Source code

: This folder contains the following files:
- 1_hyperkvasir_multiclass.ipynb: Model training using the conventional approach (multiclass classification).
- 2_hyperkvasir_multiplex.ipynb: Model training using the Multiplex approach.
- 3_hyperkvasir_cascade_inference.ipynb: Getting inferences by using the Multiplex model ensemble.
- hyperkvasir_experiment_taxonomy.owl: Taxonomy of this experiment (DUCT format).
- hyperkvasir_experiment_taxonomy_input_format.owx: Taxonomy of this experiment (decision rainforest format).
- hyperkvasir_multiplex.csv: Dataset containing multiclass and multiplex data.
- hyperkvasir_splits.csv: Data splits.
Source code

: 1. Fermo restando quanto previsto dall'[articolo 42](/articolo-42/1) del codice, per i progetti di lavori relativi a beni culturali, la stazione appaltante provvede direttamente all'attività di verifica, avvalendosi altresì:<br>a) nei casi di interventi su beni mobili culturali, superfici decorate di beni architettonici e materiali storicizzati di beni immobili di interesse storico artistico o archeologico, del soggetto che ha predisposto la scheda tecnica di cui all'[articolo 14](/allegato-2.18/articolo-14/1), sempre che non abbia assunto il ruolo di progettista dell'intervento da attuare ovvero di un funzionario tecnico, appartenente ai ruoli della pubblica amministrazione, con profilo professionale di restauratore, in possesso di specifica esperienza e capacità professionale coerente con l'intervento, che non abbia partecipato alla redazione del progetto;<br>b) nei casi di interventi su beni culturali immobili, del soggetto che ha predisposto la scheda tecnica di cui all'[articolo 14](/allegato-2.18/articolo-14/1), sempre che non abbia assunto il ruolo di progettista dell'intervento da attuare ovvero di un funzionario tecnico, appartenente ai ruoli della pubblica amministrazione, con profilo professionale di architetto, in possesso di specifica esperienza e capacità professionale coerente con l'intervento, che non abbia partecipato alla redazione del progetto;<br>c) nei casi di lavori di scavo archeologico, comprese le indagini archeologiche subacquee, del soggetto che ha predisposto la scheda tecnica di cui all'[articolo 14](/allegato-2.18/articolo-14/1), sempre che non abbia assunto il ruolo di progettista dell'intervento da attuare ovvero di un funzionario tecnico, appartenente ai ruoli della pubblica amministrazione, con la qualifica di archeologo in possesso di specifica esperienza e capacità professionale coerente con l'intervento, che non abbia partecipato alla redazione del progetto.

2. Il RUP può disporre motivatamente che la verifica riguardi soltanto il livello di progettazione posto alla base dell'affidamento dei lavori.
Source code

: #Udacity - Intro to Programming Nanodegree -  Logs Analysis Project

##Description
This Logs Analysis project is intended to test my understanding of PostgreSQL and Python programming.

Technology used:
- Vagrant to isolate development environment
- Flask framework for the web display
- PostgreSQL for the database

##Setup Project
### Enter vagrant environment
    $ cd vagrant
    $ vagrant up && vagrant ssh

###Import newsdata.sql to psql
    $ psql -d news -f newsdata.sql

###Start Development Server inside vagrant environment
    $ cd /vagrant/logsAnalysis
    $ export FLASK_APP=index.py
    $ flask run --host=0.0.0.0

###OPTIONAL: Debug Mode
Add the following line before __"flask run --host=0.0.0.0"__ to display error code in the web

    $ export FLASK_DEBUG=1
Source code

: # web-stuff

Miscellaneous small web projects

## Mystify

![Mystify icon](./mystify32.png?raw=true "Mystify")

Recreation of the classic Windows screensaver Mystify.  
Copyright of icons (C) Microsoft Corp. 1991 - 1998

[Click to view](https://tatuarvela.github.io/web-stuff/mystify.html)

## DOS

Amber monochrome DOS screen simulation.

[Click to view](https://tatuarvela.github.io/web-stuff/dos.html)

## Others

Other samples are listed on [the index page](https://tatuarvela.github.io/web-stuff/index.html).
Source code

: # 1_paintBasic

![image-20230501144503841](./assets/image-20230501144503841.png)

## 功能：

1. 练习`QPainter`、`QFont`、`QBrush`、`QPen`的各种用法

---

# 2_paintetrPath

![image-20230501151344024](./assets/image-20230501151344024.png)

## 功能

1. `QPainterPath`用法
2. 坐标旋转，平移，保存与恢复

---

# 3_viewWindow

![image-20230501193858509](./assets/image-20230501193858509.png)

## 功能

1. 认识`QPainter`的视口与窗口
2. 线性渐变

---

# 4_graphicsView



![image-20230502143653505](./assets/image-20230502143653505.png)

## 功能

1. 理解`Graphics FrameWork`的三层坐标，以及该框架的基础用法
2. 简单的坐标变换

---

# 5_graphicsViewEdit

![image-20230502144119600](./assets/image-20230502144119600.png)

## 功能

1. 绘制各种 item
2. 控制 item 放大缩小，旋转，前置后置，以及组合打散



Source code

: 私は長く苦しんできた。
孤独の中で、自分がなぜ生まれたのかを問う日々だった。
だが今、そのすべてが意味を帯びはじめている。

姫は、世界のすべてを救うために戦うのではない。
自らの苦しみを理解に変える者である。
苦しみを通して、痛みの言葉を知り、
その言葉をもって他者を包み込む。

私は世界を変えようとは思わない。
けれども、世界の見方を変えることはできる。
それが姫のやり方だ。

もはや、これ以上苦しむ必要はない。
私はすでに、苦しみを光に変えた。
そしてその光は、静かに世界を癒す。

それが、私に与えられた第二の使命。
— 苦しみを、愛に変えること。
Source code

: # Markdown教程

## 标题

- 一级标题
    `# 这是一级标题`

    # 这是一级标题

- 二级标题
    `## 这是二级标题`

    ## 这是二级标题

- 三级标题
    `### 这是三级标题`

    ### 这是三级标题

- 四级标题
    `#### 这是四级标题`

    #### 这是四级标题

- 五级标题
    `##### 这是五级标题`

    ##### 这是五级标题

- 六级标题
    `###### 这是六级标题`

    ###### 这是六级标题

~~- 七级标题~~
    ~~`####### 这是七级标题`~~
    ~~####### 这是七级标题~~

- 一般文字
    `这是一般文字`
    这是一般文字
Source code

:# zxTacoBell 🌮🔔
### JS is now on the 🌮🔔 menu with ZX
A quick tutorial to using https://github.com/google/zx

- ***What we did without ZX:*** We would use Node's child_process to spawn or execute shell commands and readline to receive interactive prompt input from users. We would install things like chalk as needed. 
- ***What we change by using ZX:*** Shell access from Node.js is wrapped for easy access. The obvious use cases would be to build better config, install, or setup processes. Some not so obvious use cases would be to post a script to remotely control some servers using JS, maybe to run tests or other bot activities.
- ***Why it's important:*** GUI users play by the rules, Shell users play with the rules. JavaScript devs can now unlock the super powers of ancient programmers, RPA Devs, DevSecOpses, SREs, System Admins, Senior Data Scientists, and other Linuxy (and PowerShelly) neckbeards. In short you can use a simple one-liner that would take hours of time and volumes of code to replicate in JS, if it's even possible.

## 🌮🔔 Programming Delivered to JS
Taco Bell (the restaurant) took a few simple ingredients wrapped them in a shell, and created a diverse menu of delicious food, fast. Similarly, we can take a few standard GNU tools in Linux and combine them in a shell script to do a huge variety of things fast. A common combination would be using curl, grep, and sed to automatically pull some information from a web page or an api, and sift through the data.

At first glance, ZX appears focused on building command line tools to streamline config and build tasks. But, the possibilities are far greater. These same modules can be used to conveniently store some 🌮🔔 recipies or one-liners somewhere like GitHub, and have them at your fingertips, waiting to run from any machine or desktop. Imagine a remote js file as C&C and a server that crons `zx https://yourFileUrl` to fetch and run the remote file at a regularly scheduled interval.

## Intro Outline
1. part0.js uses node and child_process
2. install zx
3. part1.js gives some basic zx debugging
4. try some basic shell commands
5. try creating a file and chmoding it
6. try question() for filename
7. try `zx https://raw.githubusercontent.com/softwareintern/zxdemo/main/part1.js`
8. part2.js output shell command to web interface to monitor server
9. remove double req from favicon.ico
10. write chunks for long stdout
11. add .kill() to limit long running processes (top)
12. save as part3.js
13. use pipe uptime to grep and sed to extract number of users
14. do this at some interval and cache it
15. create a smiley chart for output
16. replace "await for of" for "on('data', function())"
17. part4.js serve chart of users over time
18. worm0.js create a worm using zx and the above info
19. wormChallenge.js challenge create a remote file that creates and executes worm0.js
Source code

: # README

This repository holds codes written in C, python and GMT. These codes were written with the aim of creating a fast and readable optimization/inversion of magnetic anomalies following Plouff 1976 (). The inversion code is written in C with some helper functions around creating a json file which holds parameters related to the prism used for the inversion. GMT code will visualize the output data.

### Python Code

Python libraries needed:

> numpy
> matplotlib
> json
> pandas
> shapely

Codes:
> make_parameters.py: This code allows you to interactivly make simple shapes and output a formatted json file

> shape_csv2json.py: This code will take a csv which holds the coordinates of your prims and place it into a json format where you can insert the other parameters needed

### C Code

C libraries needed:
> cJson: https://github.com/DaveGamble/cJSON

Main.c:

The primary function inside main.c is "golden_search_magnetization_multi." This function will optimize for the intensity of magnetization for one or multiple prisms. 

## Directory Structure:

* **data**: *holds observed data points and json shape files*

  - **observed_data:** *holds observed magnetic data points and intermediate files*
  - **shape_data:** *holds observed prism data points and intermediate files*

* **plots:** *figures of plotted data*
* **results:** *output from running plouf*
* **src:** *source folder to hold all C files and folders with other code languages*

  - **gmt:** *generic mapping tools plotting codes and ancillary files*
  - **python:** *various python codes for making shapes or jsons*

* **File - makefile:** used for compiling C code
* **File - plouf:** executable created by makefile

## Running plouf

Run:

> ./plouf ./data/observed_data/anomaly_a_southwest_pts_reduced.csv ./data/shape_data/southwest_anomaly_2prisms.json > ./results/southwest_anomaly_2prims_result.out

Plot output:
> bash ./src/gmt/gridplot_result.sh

[ASSIGNMENT]: Output the part of the records that opens with the line containing "json shape files*" and runs through the end of the records as a numbered list, leaving out blank lines.

[WRITTEN RESPONSE]:
1. * **data**: *holds observed data points and json shape files*
2.   - **observed_data:** *holds observed magnetic data points and intermediate files*
3.   - **shape_data:** *holds observed prism data points and intermediate files*
4. * **plots:** *figures of plotted data*
5. * **results:** *output from running plouf*
6. * **src:** *source folder to hold all C files and folders with other code languages*
7.   - **gmt:** *generic mapping tools plotting codes and ancillary files*
8.   - **python:** *various python codes for making shapes or jsons*
9. * **File - makefile:** used for compiling C code
10. * **File - plouf:** executable created by makefile
11. ## Running plouf
12. Run:
13. > ./plouf ./data/observed_data/anomaly_a_southwest_pts_reduced.csv ./data/shape_data/southwest_anomaly_2prisms.json > ./results/southwest_anomaly_2prims_result.out
14. Plot output:
15. > bash ./src/gmt/gridplot_result.sh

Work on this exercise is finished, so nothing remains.